The United Nations Human Settlements Programme (UN-Habitat) has developed the City Prosperity Initiative (CPI) to measure and monitor sustainable urban development. It provides city authorities, and local and national stakeholders with a composite index, which entails six dimensions (productivity; infrastructure; quality of life; equity and inclusion; environmental sustainability; governance and legislation) to define targets and goals supporting the formulation of evidence-based policies (UN-Habitat, 2021[28]). It allows cities in developed and developing countries the opportunity to create indicators and baseline information while providing a global monitoring mechanism adaptable to the local level. In particular, UN-Habitat’s CPI represents a global monitoring framework for SDG 11, allowing cities to track progress on the implementation of the 2030 Agenda and encouraging them to monitor and report in a more systematic manner (UN-Habitat, 2021[28]). A benefit of this global framework is a systemic approach to establishing and understanding inter-relations of different dimensions of city development. Furthermore, it provides a single score of the current state of the city through a composite index and establishes benchmarks and baselines for local monitoring. It also features a global platform for comparability, provides evidence for better policy making and accountability, and creates local monitoring mechanisms.

The SDG Partnership Guidebook is a tool for monitoring and evaluating partnerships’ objectives. To assess the fulfilment of a partnership’s objectives, the Partnering Initiative and the United Nations Department of Economic and Social Affairs (UN DESA) propose to set up a regular formal review workshop taking place once every 6 or 12 months. In these workshops, project partners shall be invited to provide their opinions on the partnership across different qualitative indicators regarding various aspects of the partnership. These include the fundamentals of the partnership (e.g. if the partnership has identified collaborative advantages), the partnership relation (e.g. if partners are accountable to each other for delivering on their commitment), the structuring and setup (e.g. if the partnership’s governance structure is fit for purpose), resources (e.g. if sufficient personnel is available), management (e.g. if information sharing and decision making is effective) and the enabling environment (e.g. if the partners advocate for more collaborative approaches to the SDGs) (The Partnering Initiative/UN DESA, 2020[26]).
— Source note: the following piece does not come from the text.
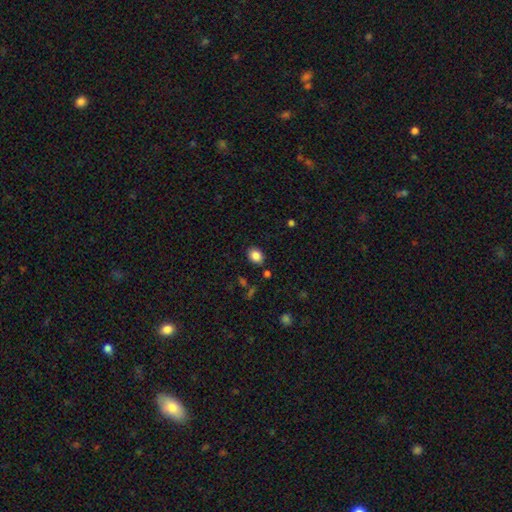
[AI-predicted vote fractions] smooth_or_featured: smooth (p=0.86) [alt: star or artifact p=0.09]
how_rounded: in between (p=0.61) [alt: round p=0.38]
merging: none (p=0.84) [alt: minor disturbance p=0.10]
The guidebook evaluates partnerships through the criteria of efficiency, effectiveness and value-added. The efficiency criterion is looking at how well the partnership is designed and implemented. Effectiveness assesses the work that the partnership is delivering and progress towards planned outputs, outcomes and impacts. Value-added refers to the extent to which the partnership adds value by achieving outcomes that cannot be done independently. According to the Partnering Initiative and UN DESA (2020[26]), there are some key factors to consider when monitoring and evaluating partnerships. These include ensuring that it informs the future, ensuring clarification of what data are required and by whom, and trying to take a participatory approach to its design and implementation. Furthermore, it is important to be realistic about available resources, be creative in using already existing information, try to tie into existing frameworks where possible, use the theory of change not only for partnership design but also as a management tool to support reflection on processes and be transparent about the findings and results.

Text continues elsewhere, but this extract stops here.